=== TASK TO COMPLETE ===
Retype the lines from the one containing "locality: Durango." through the one containing "catalogue / barcode: US 3130497", both ends included, keeping each line unchanged.
--- start SUPPLIED MATERIAL ---
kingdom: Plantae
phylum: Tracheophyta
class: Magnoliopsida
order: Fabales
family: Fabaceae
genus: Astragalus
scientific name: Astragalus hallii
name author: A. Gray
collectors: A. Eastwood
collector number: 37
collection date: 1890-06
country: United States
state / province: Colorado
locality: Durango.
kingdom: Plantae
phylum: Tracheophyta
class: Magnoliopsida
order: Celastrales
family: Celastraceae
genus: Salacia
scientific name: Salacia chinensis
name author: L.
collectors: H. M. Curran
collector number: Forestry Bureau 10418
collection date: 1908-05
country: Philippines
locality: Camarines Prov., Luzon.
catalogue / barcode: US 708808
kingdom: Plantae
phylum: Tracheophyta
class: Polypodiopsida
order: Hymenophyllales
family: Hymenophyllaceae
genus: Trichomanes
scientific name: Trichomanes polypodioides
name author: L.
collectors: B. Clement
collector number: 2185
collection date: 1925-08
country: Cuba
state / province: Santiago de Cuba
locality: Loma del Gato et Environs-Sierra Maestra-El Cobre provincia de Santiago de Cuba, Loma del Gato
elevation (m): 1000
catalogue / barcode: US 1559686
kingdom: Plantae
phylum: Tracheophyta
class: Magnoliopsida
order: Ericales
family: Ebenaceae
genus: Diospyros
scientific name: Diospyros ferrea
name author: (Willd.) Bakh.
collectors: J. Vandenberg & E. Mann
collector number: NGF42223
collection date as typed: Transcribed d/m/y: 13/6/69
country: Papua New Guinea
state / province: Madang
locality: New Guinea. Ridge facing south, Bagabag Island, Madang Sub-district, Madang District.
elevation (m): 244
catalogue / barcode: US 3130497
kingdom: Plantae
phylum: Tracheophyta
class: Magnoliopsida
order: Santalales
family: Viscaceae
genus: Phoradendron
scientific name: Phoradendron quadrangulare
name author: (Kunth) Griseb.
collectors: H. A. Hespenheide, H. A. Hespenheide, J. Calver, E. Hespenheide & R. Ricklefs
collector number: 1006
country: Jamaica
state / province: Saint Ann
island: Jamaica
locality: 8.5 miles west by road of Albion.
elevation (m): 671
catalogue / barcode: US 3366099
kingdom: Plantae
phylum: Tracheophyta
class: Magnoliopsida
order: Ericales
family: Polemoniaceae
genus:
--- end SUPPLIED MATERIAL ---
=== CORRECT RESULT ===
locality: Durango.
kingdom: Plantae
phylum: Tracheophyta
class: Magnoliopsida
order: Celastrales
family: Celastraceae
genus: Salacia
scientific name: Salacia chinensis
name author: L.
collectors: H. M. Curran
collector number: Forestry Bureau 10418
collection date: 1908-05
country: Philippines
locality: Camarines Prov., Luzon.
catalogue / barcode: US 708808
kingdom: Plantae
phylum: Tracheophyta
class: Polypodiopsida
order: Hymenophyllales
family: Hymenophyllaceae
genus: Trichomanes
scientific name: Trichomanes polypodioides
name author: L.
collectors: B. Clement
collector number: 2185
collection date: 1925-08
country: Cuba
state / province: Santiago de Cuba
locality: Loma del Gato et Environs-Sierra Maestra-El Cobre provincia de Santiago de Cuba, Loma del Gato
elevation (m): 1000
catalogue / barcode: US 1559686
kingdom: Plantae
phylum: Tracheophyta
class: Magnoliopsida
order: Ericales
family: Ebenaceae
genus: Diospyros
scientific name: Diospyros ferrea
name author: (Willd.) Bakh.
collectors: J. Vandenberg & E. Mann
collector number: NGF42223
collection date as typed: Transcribed d/m/y: 13/6/69
country: Papua New Guinea
state / province: Madang
locality: New Guinea. Ridge facing south, Bagabag Island, Madang Sub-district, Madang District.
elevation (m): 244
catalogue / barcode: US 3130497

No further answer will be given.